*THE PROBLEM*. Transcribe the text of every record below line by line, keeping each line word for word. Omit the picture placeholders from your answer.

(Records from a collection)
········
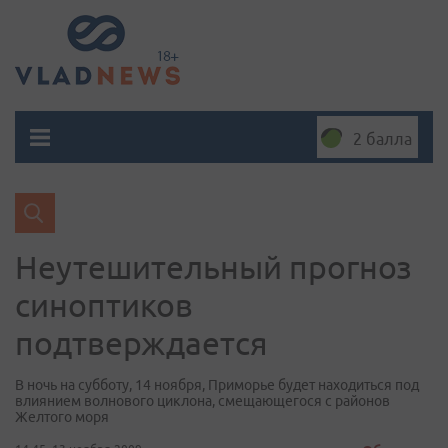
2 балла
Неутешительный прогноз
синоптиков
подтверждается
В ночь на субботу, 14 ноября, Приморье будет находиться под
влиянием волнового циклона, смещающегося с районов
Желтого моря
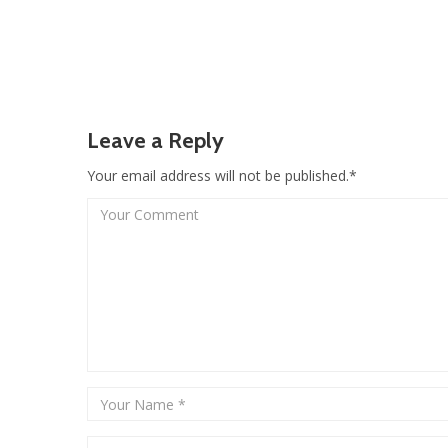
Leave a Reply
Your email address will not be published.*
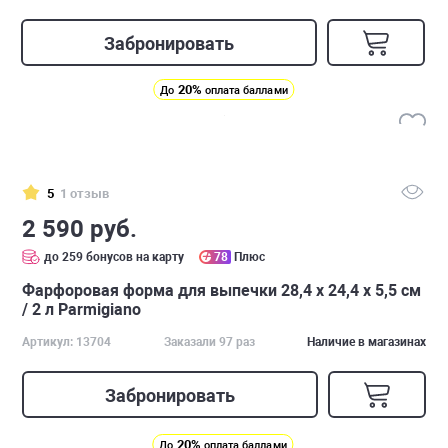
Забронировать
20%
До
оплата баллами
5
1 отзыв
2 590 руб.
до 259 бонусов на карту
78
Плюс
Фарфоровая форма для выпечки 28,4 х 24,4 х 5,5 см
/ 2 л Parmigiano
Артикул: 13704
Заказали 97 раз
Наличие в магазинах
Забронировать
20%
До
оплата баллами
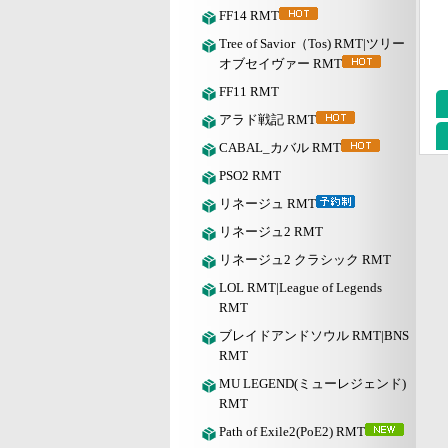
FF14 RMT
Tree of Savior（Tos) RMT|ツリー
オブセイヴァー RMT
FF11 RMT
アラド戦記 RMT
CABAL_カバル RMT
PSO2 RMT
リネージュ RMT
リネージュ2 RMT
リネージュ2 クラシック RMT
LOL RMT|League of Legends
RMT
ブレイドアンドソウル RMT|BNS
RMT
MU LEGEND(ミューレジェンド)
RMT
Path of Exile2(PoE2) RMT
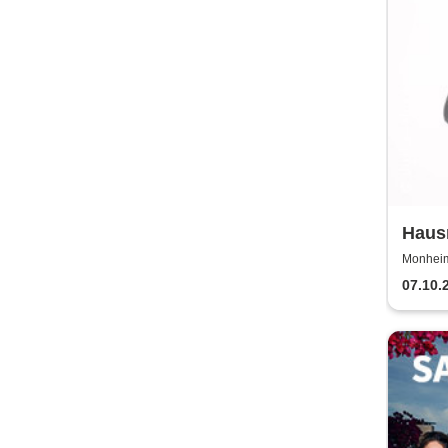
Haus
lebt 
Monheim 
07.10.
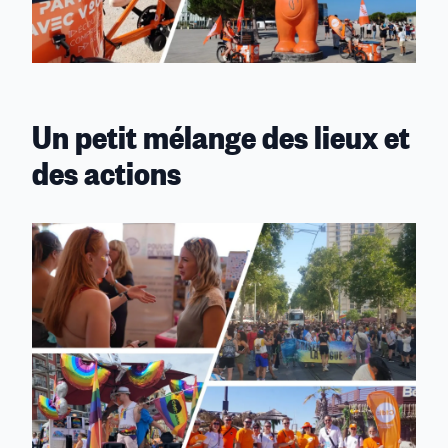
Un petit mélange des lieux et
des actions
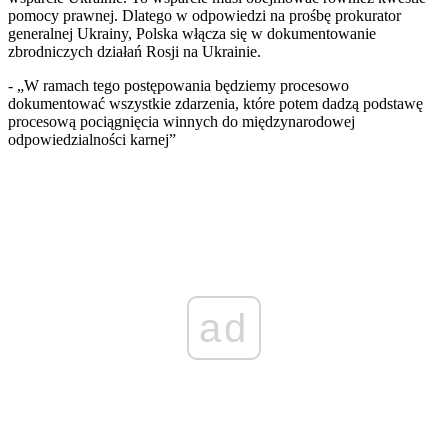
pomocy prawnej. Dlatego w odpowiedzi na prośbę prokurator
generalnej Ukrainy, Polska włącza się w dokumentowanie
zbrodniczych działań Rosji na Ukrainie.
- „W ramach tego postępowania będziemy procesowo
dokumentować wszystkie zdarzenia, które potem dadzą podstawę
procesową pociągnięcia winnych do międzynarodowej
odpowiedzialności karnej”
ad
········
*TASK RESULT*.
2 балла
Неутешительный прогноз
синоптиков
подтверждается
В ночь на субботу, 14 ноября, Приморье будет находиться под
влиянием волнового циклона, смещающегося с районов
Желтого моря
Leave a Reply
Your email address will not be published.*
Забронировать
20%
До
оплата баллами
5
1 отзыв
2 590 руб.
до 259 бонусов на карту
78
Плюс
Фарфоровая форма для выпечки 28,4 х 24,4 х 5,5 см
/ 2 л Parmigiano
Артикул: 13704
Заказали 97 раз
Наличие в магазинах
Забронировать
20%
До
оплата баллами
FF14 RMT
Tree of Savior（Tos) RMT|ツリー
オブセイヴァー RMT
FF11 RMT
アラド戦記 RMT
CABAL_カバル RMT
PSO2 RMT
リネージュ RMT
リネージュ2 RMT
リネージュ2 クラシック RMT
LOL RMT|League of Legends
RMT
ブレイドアンドソウル RMT|BNS
RMT
MU LEGEND(ミューレジェンド)
RMT
Path of Exile2(PoE2) RMT
Haus
lebt 
Monheim 
07.10.
Un petit mélange des lieux et
des actions
pomocy prawnej. Dlatego w odpowiedzi na prośbę prokurator
generalnej Ukrainy, Polska włącza się w dokumentowanie
zbrodniczych działań Rosji na Ukrainie.
- „W ramach tego postępowania będziemy procesowo
dokumentować wszystkie zdarzenia, które potem dadzą podstawę
procesową pociągnięcia winnych do międzynarodowej
odpowiedzialności karnej”
ad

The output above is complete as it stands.